Ben Carson Says He Can’t Quit The Race For The Republican Nomination
While Carly Fiorina and Chris Christie have seen the light and ended their quixotic Presidential bids in the wake of disappointing performances in New Hampshire, Ben Carson is saying that he can’t leave the race:
Ben Carson said Wednesday he will be staying in the Republican race, despite a poor showing in New Hampshire, and is hoping to win big in South Carolina.
“I’m not getting any pressure from our millions of supporters (to leave the race). I’m getting a lot of pressure to make sure I stay in the race,” Carson told CNN’s Jake Tapper on “The Lead.” “You know, they’re reminding me that I’m here because I responded to their imploring me to get involved. And I respect that and I’m not just going to walk away from the millions of people who are supporting me.”
Carson came in second-to-last place Tuesday night, beating only former Virginia Gov. Jim Gilmore. His decision to stick in the race comes even as two candidates who beat him there, Carly Fiorina and Chris Christie, announced Wednesday they were ending their bids.
But Carson, who at one point attracted strong support from evangelical voters, said he expected to do well in South Carolina.
“I think I can win South Carolina. We’re going to be putting a lot of time resources and effort here,” Carson said.

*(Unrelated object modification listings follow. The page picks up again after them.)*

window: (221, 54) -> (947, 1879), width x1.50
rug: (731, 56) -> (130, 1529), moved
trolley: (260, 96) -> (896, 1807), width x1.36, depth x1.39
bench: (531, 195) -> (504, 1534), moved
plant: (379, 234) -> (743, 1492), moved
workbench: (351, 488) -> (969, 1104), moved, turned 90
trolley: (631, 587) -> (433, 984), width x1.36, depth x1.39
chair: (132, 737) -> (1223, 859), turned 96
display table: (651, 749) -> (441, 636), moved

In reality, of course, there is absolutely nothing keeping Ben Carson from leaving the race for the White House at any moment whatsoever if that’s what he so chooses. The fact that he isn’t doing so, and that he appears to believe that that he has anything resembling a viable path to the nomination, would suggest to some that he is somehow delusional, or that he views his Presidential campaign as a path toward carving out a future career as a public speaker at conservative events or perhaps as a media pundit. The latter is certainly, possible, of course, but the manner in which Carson answered Jake Tapper’s question suggests another possibility. Even before Carson ran for President, it’s long been suspected among many conservative pundits that Carson is surrounded by a group of “advisers” and friends who have been using his fame as a physician and public speaker, and now his Presidential bid, to enrich themselves. It’s also been suggested that Carson feel some sense of personal loyalty to these people for the role they’ve played in getting him to where he is today. While proving such a hypothesis is next to impossible, the fact that Carson’s campaign seems to spend money at a faster rate than anyone else running for President certainly seems to suggest that something like this, which is likely completely legal, could be going on. It would explain why Carson continues even though his campaign is effectively dead.
As for Carson’s suggestion that he can win South Carolina, that contention can be easily dismissed. Prior to the start of the voting season, he was averaging 8.7% in the Palmetto State, which put him at fifth place. When new polling comes out in the coming days, one suspects that his numbers will drop considerably as votes leave him behind in search of a candidate who actually has a chance of winning the nomination. Nationally, Carson isn’t faring much better with a 7.8% average that seems as though it will likely drop precipitously now that the race has winnowed significant to just a handful of serious candidates. It’s probable that these numbers are somehow working to convince Carson that he can stay in the race, and as long as he has supporters who continue to send his campaign money then there really won’t be any reason for him to get out.